┌─ PAGE EXTRACT

Mark Whitney

Mark Whitney grew up and attended high school in Kitchener and Milton Ontario.  After earning a diploma from Sheridan College, he attended night school for an additional seven years, finally earning his accountancy credentials in 1994, solidifying his career in the financial services sector.  After 30 odd year of office drudgery, he retired in 2019 and pursued an ambition that he had harboured for decades.  He wanted to write. His wife of twenty-one years, Joanne Brooks, introduced him to Northumberland County twenty-five years ago.  The scenery and the history of the region has been an inspiration for his writing, providing the backdrop for three of his four books.

Antony Di Nardo

Antony Di Nardo has written nine books of poetry. His award-winning work appears widely in journals and anthologies across Canada and internationally and  has been translated into several languages. His long poem suite May June July was winner of the Gwendolyn MacEwen Poetry Prize for 2017 and was short-listed for a National Magazine Award. He is an active member of the League of Canadian Poets and the Cobourg Poetry Workshop.  The winner of the inaugural Don Gutteridge Poetry Award, Through Yonder Window Breaks was published by Wet Ink Books. Antony’s present project is his collection Cloudspotting which he will present with his insights into the work of Antonio Damasio at the Accenti Festival of the Arts hosted by the University of PEI in Charlottetown this coming June.

└─
┌─ DATA EXTRACT

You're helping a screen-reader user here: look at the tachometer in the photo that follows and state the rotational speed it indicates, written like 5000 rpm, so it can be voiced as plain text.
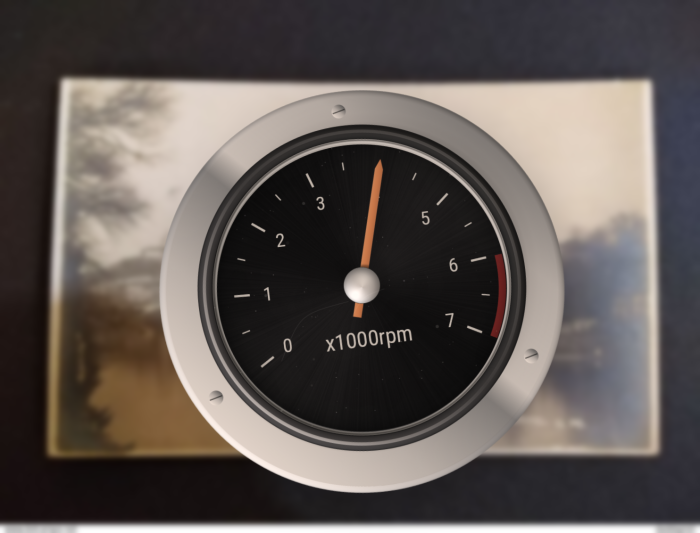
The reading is 4000 rpm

└─

USING THE INFORMATION:
**1.** According to the author profiles, in what year did Mark Whitney earn his accountancy credentials?
**2.** List every title of a work by Antony Di Nardo that the author profiles name.
The material is separate from the author profiles.

ANSWERS TO THE EXERCISE:
**1.** 1994

**2.**
May June July
Through Yonder Window Breaks
Cloudspotting